Jasbir Sohal – Gas Servicing and Repairs Manager
I was a gas planner at Radian for four years before my current role came up. I applied, did well at interview and now manage the whole gas department, overseeing around 38 people. I’m proud of my team who have consistently achieved 100% gas servicing for the last 11 months, complaints have dropped by 80% and staff engagement has increased massively across the department.
I think working in a male dominated environment can be tough, but if you believe in what you’re doing you’ll succeed. I would love to see more women in high-up positions, and I would advise any woman wanting to work in this environment to just go for it – know your subject, strive to be the best, never let anyone tell you that you cannot do it and be confident! If you’re unsure one of the best things you can do is ask those already in those environments – most will be more than happy to help!
Sarah Kerr – Planned Works Service Manager
In my nine years here, I’ve progressed from being a Works Scheduler on a temporary contract through to being a Planned Works Service Manager, responsible for the kitchen team. I wanted to progress within Radian and thought my current role would offer a good challenge – to manage a team and also face the extra challenges of face to face dealings with our residents.
Working in a male dominated profession doesn’t bother me, I enjoy it as I have a lot of characters in my team! I have two brothers and three step-brothers so I am used to generally being outnumbered! I would always encourage women to work in similar roles. Not to be afraid of working and managing male colleagues – give it a go and don’t be afraid of the challenge. I believe my team are confident that I am very capable of looking after their work problems as well as being a listening ear for their own personal issues. I have always said the people you work with make it and would class a lot of my work colleagues as good friends.
Abigail Wilson – Service Manager
I’ve worked in a few different roles within Technical Services in my time but I have always found working with the trades and being involved with repairs the most enjoyable. I manage a team of five trades and my job is very responsive, it’s a very busy role and each day brings new challenges.

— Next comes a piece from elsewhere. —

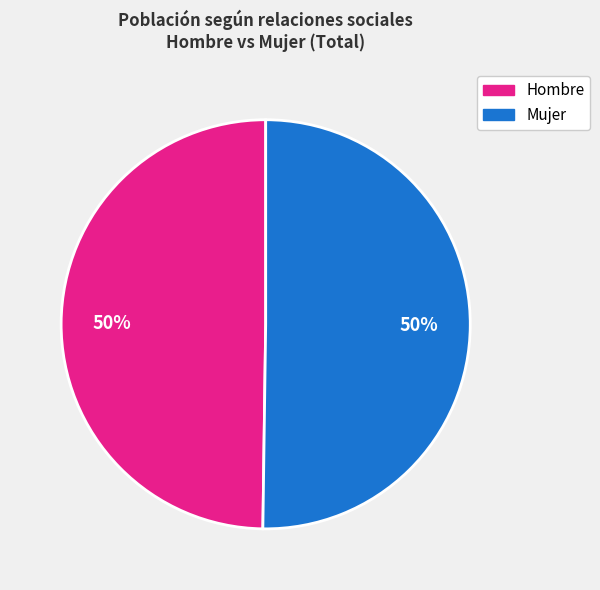

To the nearest percent, what is the average slice percentage?

50%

I’ve been at Radian a long time now and have worked hard to progress, so I would say my biggest achievement is when I got the job as Service Manager. I’m still building my knowledge and intend to start the HNC course this year. Working in a male dominated environment has been a really positive experience for me. I’ve always enjoyed working with the tradesmen and my male colleagues in the office as you come across some real characters and work is always fun. I was worried when I first got my role that the guys may not respect me or treat me differently, but this hasn’t been the case at all. I think they have trust in my ability and feel they can come to me to discuss any issues – work or personal. It’s important to believe in your own abilities. Don’t be afraid of a challenge and push yourself to go for the roles that interest you. At the end of the day, gender doesn’t really come into it. If your right for the job, you can get it!